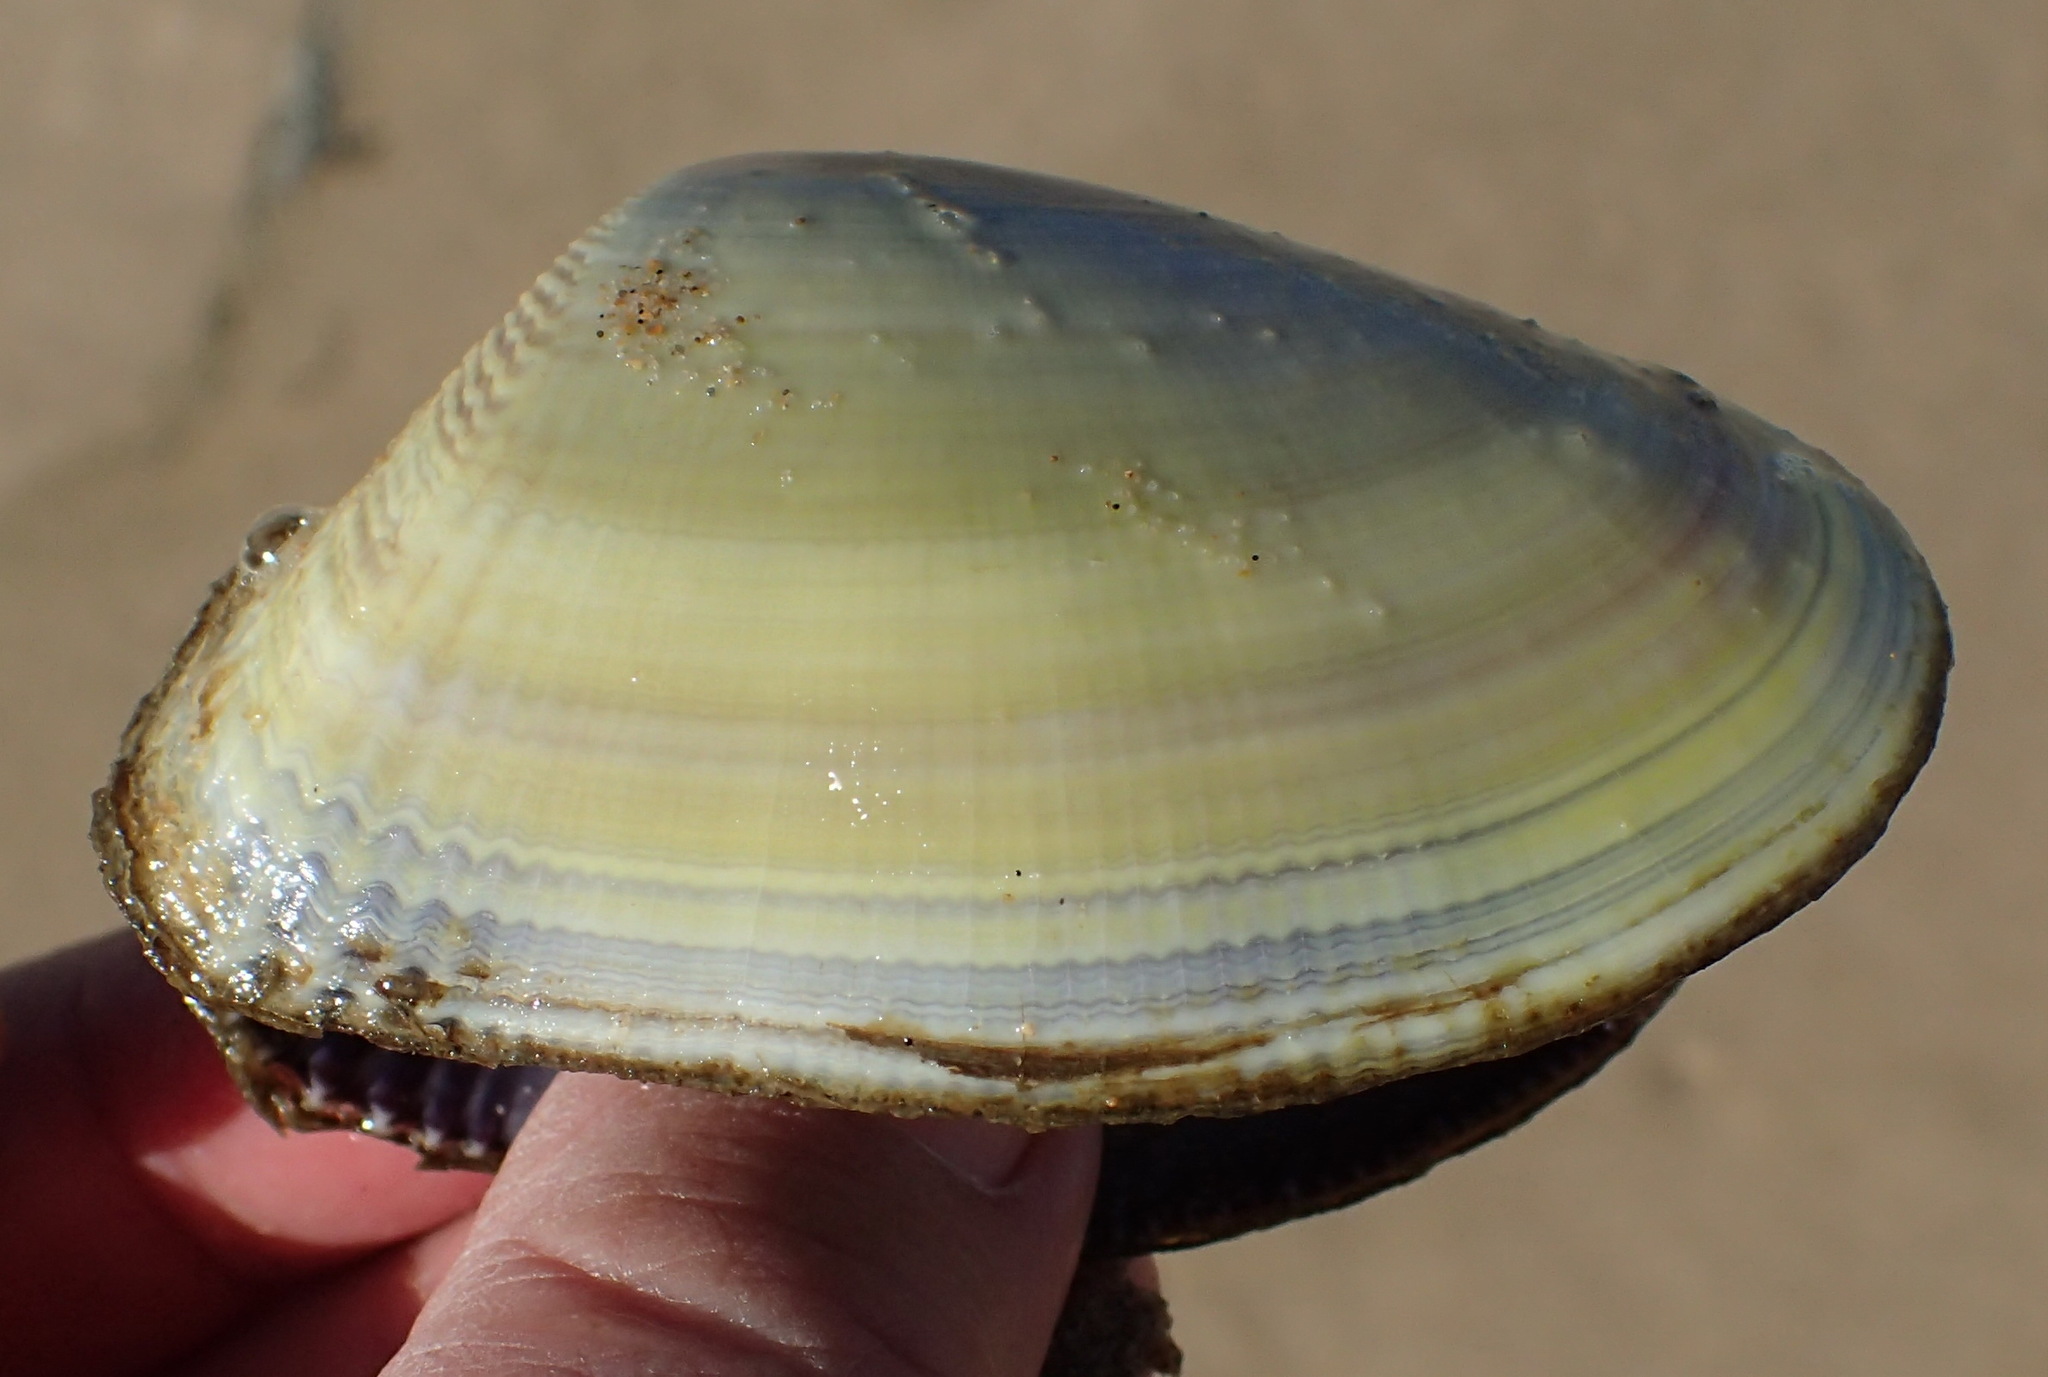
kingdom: Animalia
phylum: Mollusca
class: Bivalvia
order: Cardiida
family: Donacidae
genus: Donax
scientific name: Donax serra
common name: Giant south african wedge clam
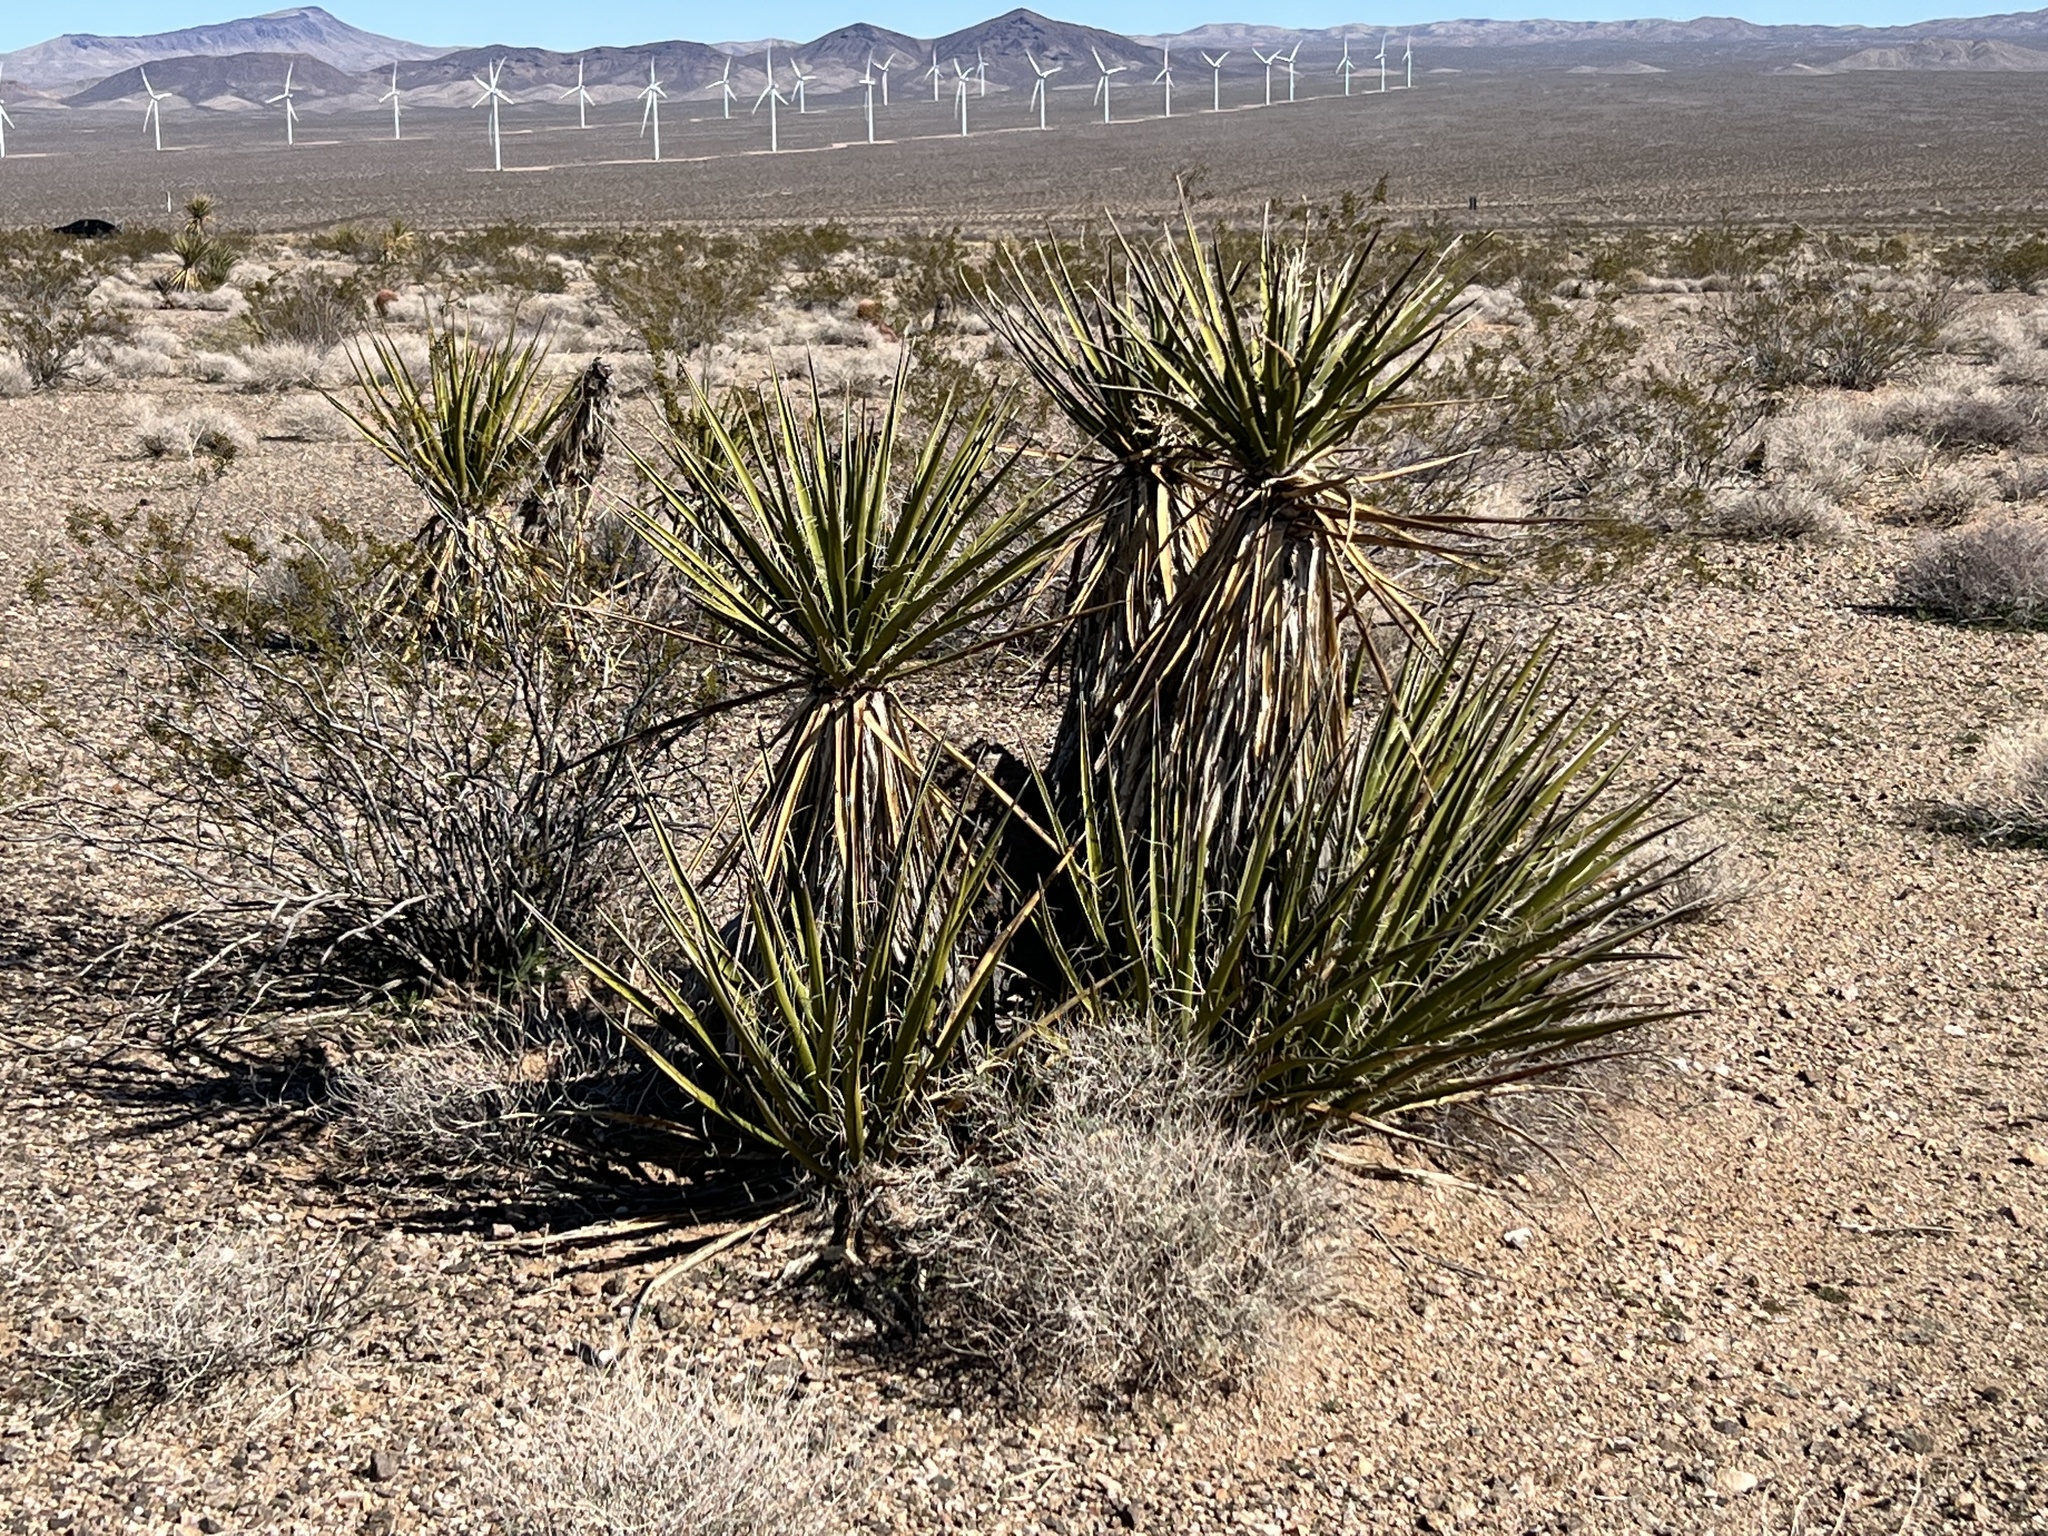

## Work to complete
Output every line of text from the data above verbatim, leaving out the pictures.

## Response
kingdom: Animalia
phylum: Mollusca
class: Bivalvia
order: Cardiida
family: Donacidae
genus: Donax
scientific name: Donax serra
common name: Giant south african wedge clam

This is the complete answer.